In the 24 years since the end of hostilities, that togetherness has shone through. “It drove people to clear the ruins, repair buildings, roads and infrastructure. Sarajevo was progressing every day, and life returned to the city,” says Fazlija.
The city dealt with the legacy and damage of the conflict in an admirable manner. International and inter-organisational cooperation, plus volunteer energies, were vital. The Olympic Village in Mojmilo, in tatters, was redeveloped in partnership with the city of Barcelona. Indeed, through such solidarity initiatives, Barcelona and Sarajevo have been twin cities since 2000. The IOC, meanwhile, contributed significantly to the reconstruction of the Zetra Olympic Hall, donating USD 11.5 million to aid the efforts of the stabilisation force in Bosnia and Herzegovina.
The building, inaugurated in 1982 by Juan Antonio Samaranch, was named after the former IOC President following his death in 2010. Today the venue hosts concerts, fairs and conferences, and is home to Bosnia’s national handball, futsal and ice hockey teams. In July 2018, it staged the European U18 Judo Championships.
“Very soon after the end of the war, the youth began sports activities again, but with no facilities,” says Fazlija. “Day after day, it was about repairing. But that desire for success, proving that you are fighting for your country in sports competitions, gave new hope to people to start a new fight, to restore the ruined city, and to continue to fight for the country in the sports field.”
Post-Games, the Olympic bobsleigh and luge track had been well used, but later became an artillery position for Bosnian-Serb forces. Heavily damaged, in 2014, restoration efforts began with the help of volunteers, the national bobsleigh federation, and a grant from the International Luge Federation, which also provided on-site support. As a result, Slovakia has now started to use the venue as a summer training base, with Poland, Turkey, Slovenia, Croatia and Serbia all following suit.

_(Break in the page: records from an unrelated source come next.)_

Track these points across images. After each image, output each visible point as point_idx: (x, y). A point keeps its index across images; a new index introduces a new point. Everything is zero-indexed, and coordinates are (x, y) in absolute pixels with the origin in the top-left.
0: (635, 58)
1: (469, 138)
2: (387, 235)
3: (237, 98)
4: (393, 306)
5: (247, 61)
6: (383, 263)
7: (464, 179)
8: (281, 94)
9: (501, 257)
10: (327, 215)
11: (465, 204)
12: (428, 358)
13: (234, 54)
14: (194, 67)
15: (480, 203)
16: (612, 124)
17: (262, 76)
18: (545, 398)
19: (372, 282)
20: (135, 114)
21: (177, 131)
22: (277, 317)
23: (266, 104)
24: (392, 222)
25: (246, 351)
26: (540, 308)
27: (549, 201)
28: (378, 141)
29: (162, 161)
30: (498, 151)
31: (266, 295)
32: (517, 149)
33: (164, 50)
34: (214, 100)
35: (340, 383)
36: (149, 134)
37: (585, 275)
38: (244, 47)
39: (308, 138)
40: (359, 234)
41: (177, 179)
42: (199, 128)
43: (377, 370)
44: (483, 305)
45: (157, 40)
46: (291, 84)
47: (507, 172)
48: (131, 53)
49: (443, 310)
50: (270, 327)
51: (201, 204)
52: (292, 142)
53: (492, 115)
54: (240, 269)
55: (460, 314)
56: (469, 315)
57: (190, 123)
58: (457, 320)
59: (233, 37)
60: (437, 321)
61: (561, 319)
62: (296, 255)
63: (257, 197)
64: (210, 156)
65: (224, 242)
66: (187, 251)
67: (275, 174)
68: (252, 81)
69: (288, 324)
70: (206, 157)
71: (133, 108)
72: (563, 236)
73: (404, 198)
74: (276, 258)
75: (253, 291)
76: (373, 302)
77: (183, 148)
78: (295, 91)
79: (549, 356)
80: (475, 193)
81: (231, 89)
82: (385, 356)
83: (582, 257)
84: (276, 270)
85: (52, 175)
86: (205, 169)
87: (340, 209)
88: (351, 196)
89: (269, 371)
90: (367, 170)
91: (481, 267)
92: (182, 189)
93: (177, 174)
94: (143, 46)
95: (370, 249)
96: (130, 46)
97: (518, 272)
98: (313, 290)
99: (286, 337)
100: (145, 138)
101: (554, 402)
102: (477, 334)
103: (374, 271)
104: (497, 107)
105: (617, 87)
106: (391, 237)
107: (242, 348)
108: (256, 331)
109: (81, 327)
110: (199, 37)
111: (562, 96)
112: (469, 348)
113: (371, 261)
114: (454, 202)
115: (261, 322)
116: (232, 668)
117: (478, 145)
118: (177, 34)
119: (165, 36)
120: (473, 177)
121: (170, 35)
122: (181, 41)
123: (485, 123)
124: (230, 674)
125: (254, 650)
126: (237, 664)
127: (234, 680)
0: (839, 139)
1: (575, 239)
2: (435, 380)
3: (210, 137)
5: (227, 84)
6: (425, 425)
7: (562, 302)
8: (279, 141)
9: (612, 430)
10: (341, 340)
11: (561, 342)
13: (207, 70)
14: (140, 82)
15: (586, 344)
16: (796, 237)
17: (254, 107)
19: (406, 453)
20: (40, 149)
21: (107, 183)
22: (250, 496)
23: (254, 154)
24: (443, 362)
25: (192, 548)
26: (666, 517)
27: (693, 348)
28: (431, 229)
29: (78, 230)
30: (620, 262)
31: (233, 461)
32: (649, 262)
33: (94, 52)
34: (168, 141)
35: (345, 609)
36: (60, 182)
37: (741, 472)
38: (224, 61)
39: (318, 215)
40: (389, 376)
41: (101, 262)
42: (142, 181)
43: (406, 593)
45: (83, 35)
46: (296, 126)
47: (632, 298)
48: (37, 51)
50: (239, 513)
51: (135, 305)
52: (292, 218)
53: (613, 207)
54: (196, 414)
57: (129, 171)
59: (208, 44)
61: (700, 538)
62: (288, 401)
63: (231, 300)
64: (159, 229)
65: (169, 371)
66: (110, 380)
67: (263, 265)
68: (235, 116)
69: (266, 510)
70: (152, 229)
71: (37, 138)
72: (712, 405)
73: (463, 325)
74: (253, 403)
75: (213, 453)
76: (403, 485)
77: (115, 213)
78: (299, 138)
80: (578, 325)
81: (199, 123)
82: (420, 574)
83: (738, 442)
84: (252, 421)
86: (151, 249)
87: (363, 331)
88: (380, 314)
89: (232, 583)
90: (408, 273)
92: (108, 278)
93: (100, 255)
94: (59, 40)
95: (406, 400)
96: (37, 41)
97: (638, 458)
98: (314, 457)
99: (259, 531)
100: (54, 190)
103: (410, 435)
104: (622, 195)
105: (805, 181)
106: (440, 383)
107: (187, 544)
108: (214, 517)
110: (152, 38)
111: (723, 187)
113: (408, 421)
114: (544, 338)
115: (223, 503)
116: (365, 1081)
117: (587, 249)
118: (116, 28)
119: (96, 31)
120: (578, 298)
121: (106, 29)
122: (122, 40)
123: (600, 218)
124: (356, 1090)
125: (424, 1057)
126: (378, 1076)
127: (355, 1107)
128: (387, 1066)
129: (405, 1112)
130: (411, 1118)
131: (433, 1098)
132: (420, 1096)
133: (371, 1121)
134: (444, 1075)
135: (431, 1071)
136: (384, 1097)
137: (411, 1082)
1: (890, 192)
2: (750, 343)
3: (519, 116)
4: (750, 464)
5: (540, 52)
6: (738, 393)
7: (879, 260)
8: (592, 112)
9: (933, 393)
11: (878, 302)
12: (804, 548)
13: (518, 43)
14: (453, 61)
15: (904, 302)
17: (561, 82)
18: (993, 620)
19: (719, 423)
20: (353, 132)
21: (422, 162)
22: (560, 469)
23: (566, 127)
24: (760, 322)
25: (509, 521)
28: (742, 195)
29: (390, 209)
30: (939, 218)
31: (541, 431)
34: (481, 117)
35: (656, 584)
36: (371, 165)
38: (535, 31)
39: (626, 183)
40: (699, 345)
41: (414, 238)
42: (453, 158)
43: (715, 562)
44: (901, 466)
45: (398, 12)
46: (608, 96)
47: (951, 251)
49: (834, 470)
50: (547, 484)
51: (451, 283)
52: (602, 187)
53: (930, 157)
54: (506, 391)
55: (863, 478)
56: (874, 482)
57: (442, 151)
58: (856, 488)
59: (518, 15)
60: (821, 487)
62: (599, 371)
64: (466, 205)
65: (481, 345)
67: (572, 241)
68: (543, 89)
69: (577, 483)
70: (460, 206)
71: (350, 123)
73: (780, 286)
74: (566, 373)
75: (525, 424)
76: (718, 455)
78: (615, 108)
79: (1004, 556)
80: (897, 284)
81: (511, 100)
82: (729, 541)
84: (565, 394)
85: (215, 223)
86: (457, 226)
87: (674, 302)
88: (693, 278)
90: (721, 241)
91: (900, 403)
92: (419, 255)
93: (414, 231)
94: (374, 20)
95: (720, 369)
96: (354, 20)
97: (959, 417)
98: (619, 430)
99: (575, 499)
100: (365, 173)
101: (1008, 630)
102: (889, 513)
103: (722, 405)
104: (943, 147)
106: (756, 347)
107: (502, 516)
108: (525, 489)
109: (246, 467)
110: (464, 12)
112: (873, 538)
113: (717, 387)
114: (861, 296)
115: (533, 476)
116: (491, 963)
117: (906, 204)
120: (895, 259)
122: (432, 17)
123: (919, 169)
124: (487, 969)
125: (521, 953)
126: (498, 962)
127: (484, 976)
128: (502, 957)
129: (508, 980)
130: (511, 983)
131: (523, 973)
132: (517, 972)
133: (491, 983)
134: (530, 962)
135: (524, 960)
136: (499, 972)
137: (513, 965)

Multiple anniversary celebrations have taken place over the years. On the tenth, in 1994, exhibitions and concerts were held in the city’s national theatre – despite artillery battles taking place all around. Twenty years on, a new Sarajevo Olympic museum opened inside the Juan Antonio Samaranch Olympic Hall, showcasing Games artefacts from ’84 and giving contemporary artists from the region a chance to exhibit. And 30 years after their golden moment, in 2014, Torvill and Dean returned to Sarajevo to perform their now-legendary Bolero dance.
The Games continue to play a central role in the identity of the region, seen as a symbol of strength and a way to celebrate peace-building and inter-regional cooperation. Many sites are explicitly designated as “Olympic”, (Skenderija Olympic Hall; Bjelašnica, Olympic Mountain; or the Olympic Stadium). The rings can still be spied around the city and, in the centre, many shops sell souvenirs related to the Games (the mascot, Vučko, is especially popular).
In February 2019, the highly successful European Youth Olympic Winter Festival took place across the region, with a programme of eight sports, more than 1,200 volunteers and 46 NOCs sending over 900 athletes. The revitalised Bjelašnica ski resort was at the heart of this event, and will continue to benefit locals for the foreseeable future.
“Sarajevo was a very successful host of the Winter Olympics,” says Fazlija. “We are one of the few that can boast of being an Olympic city. We are very proud of that, we appreciate it, and we are grateful that we were entrusted. A huge number of volunteers were engaged in preparing everything. Everyone was proud.
“This atmosphere, which ruled for the Games, created something that we call the Olympic spirit, which has remained to this day. We built facilities, but the most important profit is the Olympic spirit. It drives and motivates people to get involved in sport, to train, or just to be fans.
“A lasting benefit is that the spirit is transmitted from generation to generation. Almost every child practised some sport. The Olympic spirit creates new athletes, new recreational players.” It is these people – the human legacy of Sarajevo ’84 – that represent this great city’s future.